Try it | Go to the line that contains "coffee cup: present". Restate that line and each one after it exactly, through the end of the records, without pictures.

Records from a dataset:
□ □ □ □ □ □ □
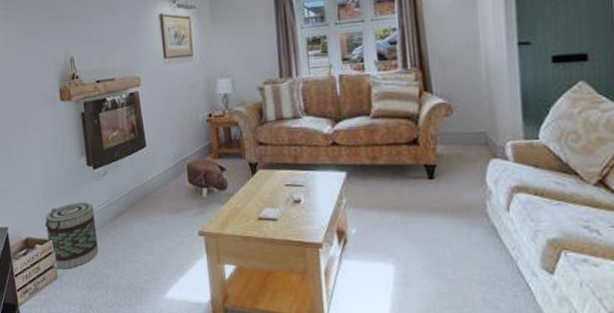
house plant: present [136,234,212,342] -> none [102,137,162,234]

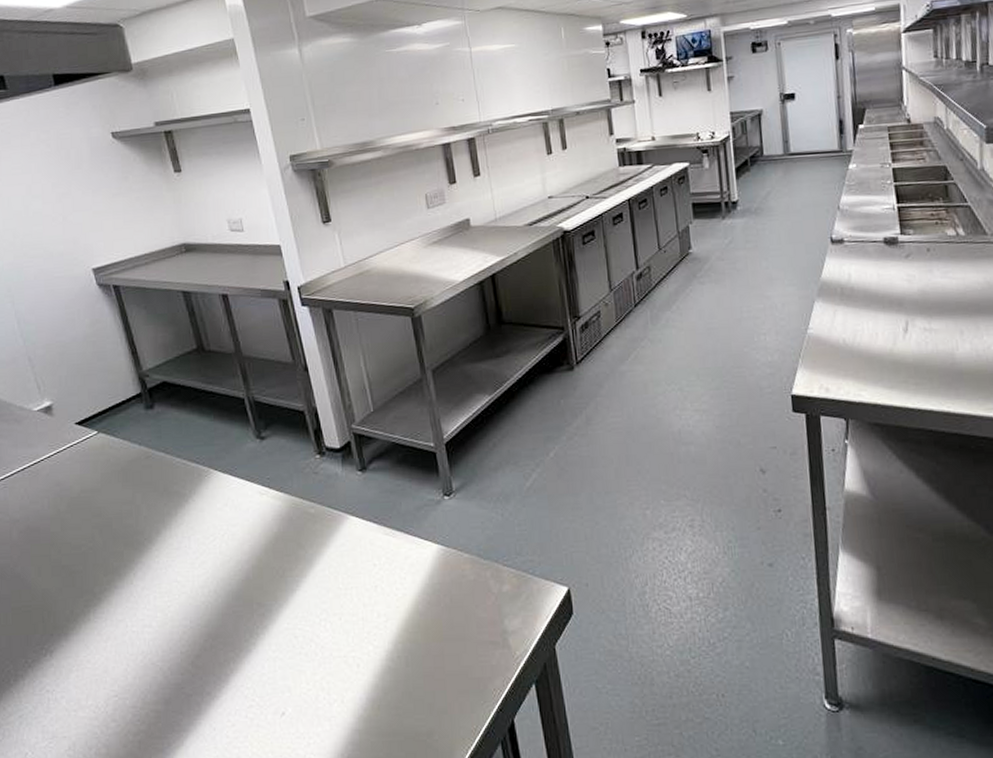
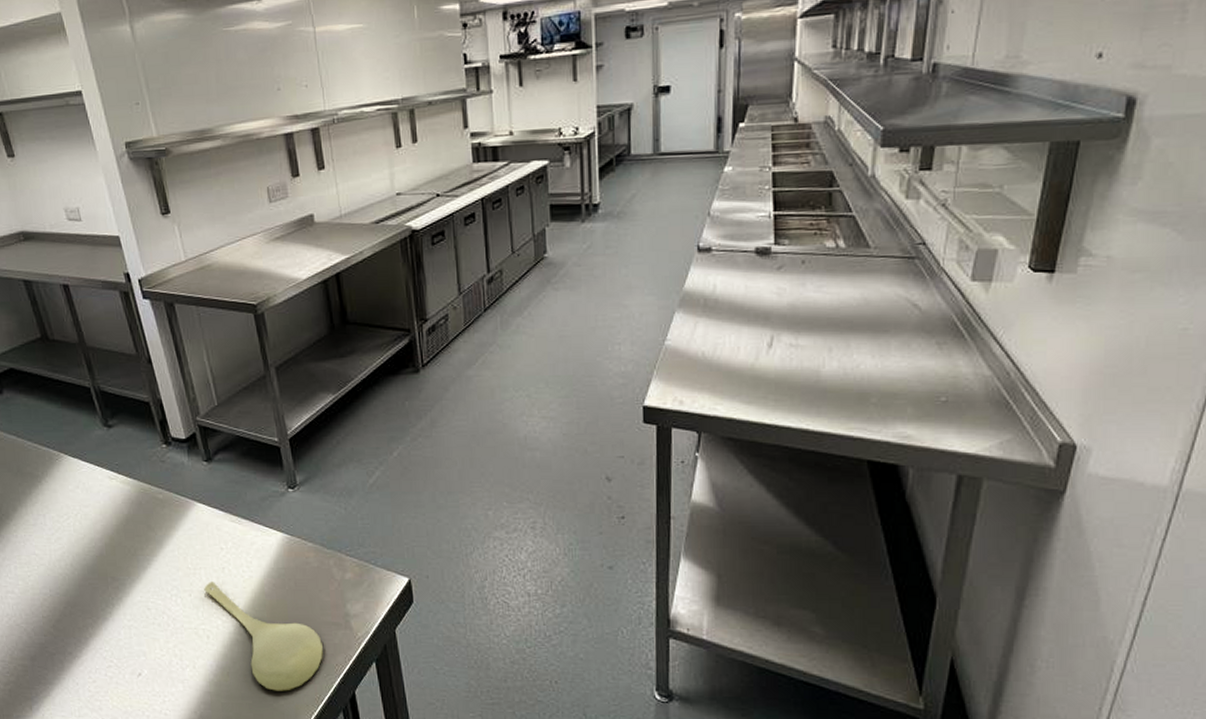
spoon: none [355,602,480,724] -> present [204,582,323,691]

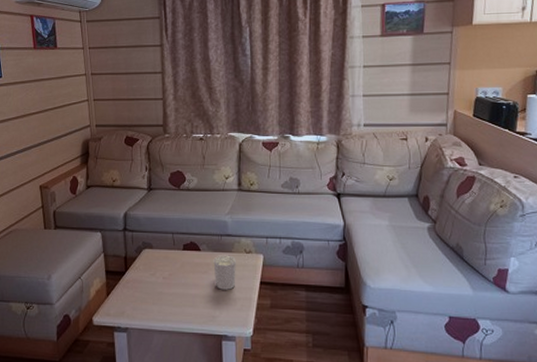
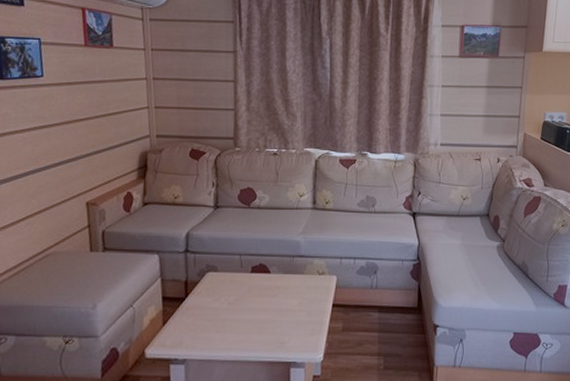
candle holder: present [213,255,236,290] -> none [284,277,308,314]

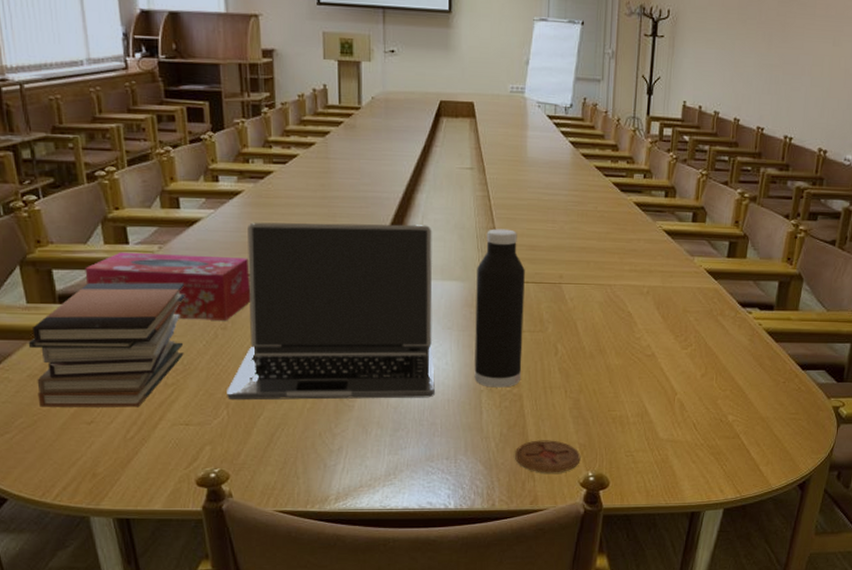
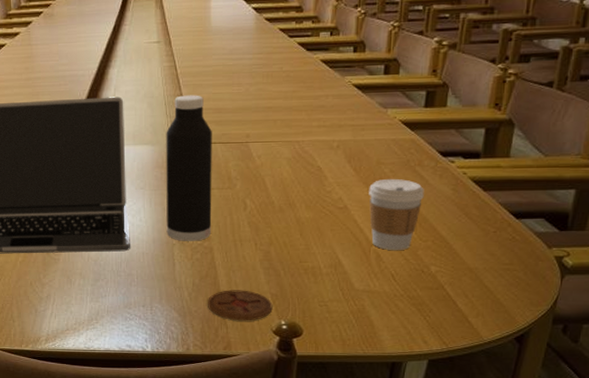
coffee cup: none [675,328,725,400] -> present [369,179,424,251]

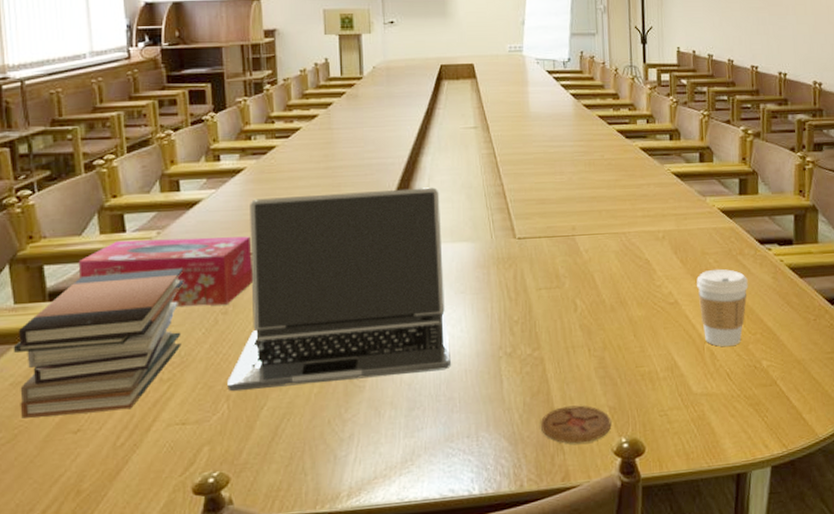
water bottle: present [166,95,212,241] -> none [487,184,541,353]

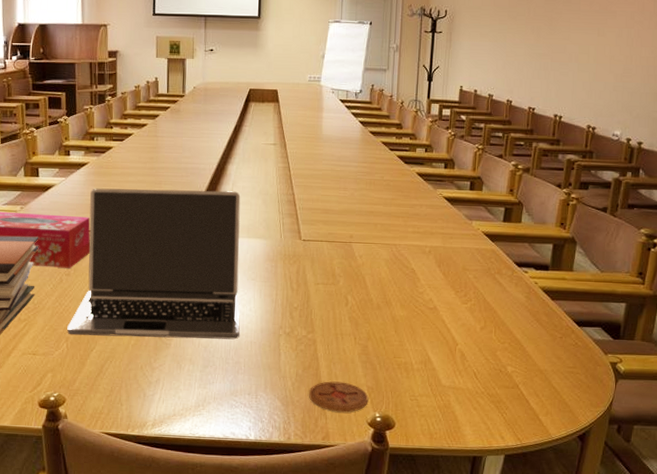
coffee cup: present [696,269,748,347] -> none [455,284,502,351]

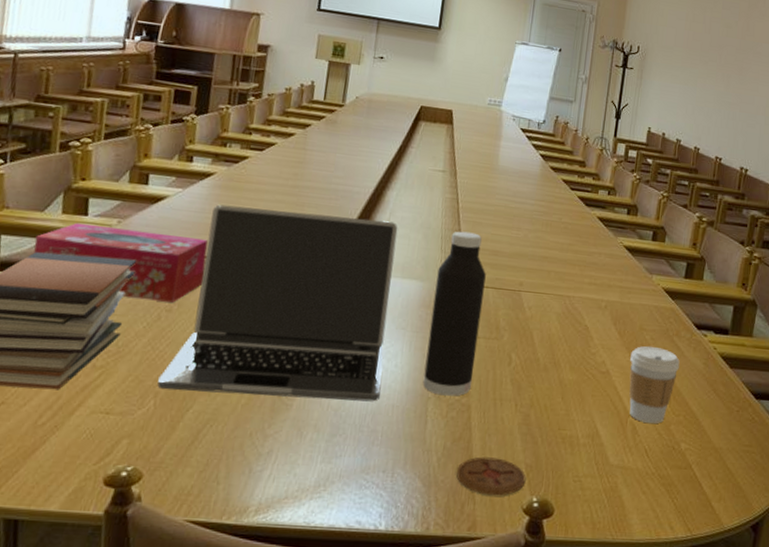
water bottle: none [274,195,320,333] -> present [423,231,486,396]
coffee cup: none [455,284,502,351] -> present [629,346,680,424]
□ □ □ □ □ □ □
Response to this task |
coffee cup: present [696,269,748,347] -> none [455,284,502,351]

water bottle: none [274,195,320,333] -> present [423,231,486,396]
coffee cup: none [455,284,502,351] -> present [629,346,680,424]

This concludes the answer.